USU Software AG
Higher than expected offer price still way below intrinsic value
Yesterday, USU announced to have reached a delisting-agreement with AUSUM GmbH (Udo Strehl) and NUNUS GmbH, a wholly owned subsidiary of AUSUM. While AUSUM already holds 53.7% of voting rights in USU, NUNUS currently does not hold any shares. On the basis of the agreement, NUNUS will offer the shareholders of USU approximately € 18.50 per share in the context of a voluntary public delisting offer. USU will submit an application to revoke the admission of the shares to the regulated market as well as all OTC markets already before the end of the offer period.
Mind you, in an initial statement on the intention to delist on March 12th, it was stated that the offer price should be expected to be equivalent to the statutory minimum price, e.g. the volume-weighted average price of the past six months. According to our calculations, this would have resulted in an offer price of € 17.00 per share.

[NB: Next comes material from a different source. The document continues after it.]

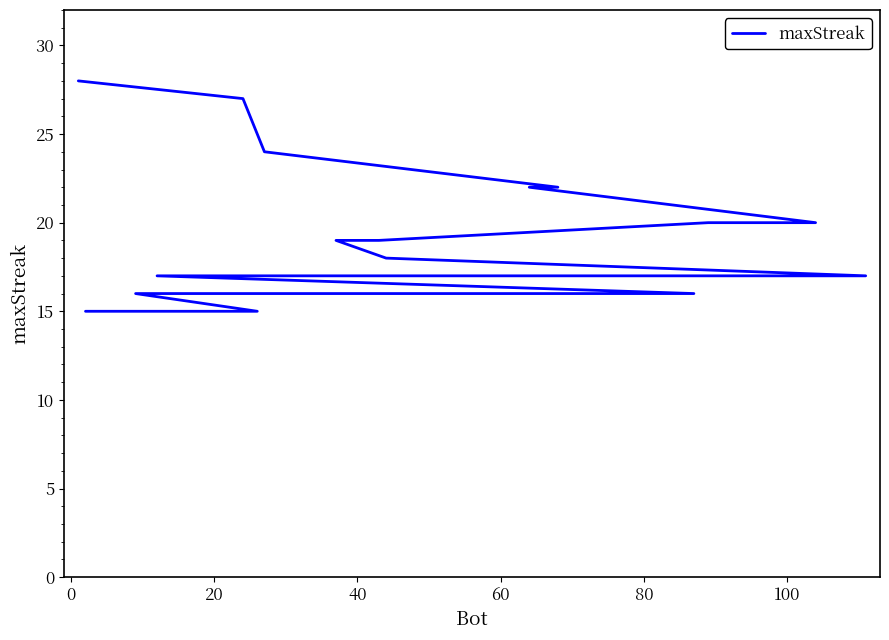

Which has a higher value, 100 or 80?

100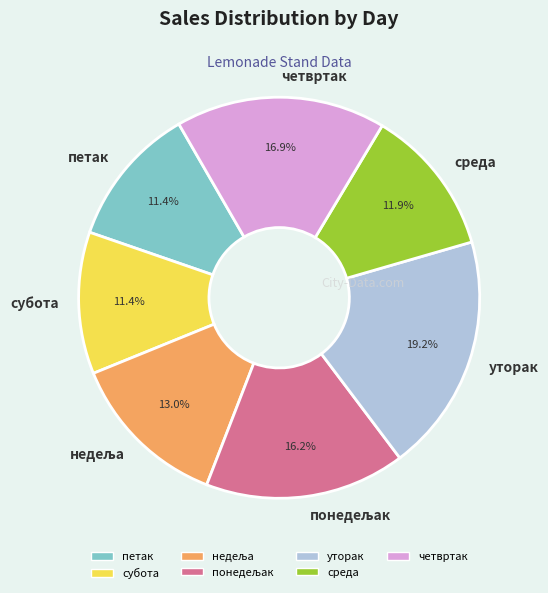

What is the largest slice in the pie chart?

уторак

While the actual offer price is now seen to be some 9% above our and markets expectations, it is still way below the intrinsic fair value of € 30, according to our DCF valuation model (2.5% LT growth, 7.6% WACC, 12.5% TY EBIT margin).
Our view: Although € 18.50 is still not a fair offer (eNuW), we advise investors who have no intention of being invested in a highly illiquid asset to tender their shares once the delisting offer has been made. While we previously advised investors to HOLD the stock in anticipation of a higher-than-expected offer, we now change our recommendation to SELL at an increase PT of € 18.50, as we do not expect anymore upside. Yet, given the vast discount to the intrincis value, the case might be of interest for special situation investors, who are eyeing for a potential squeeze-out at a later stage.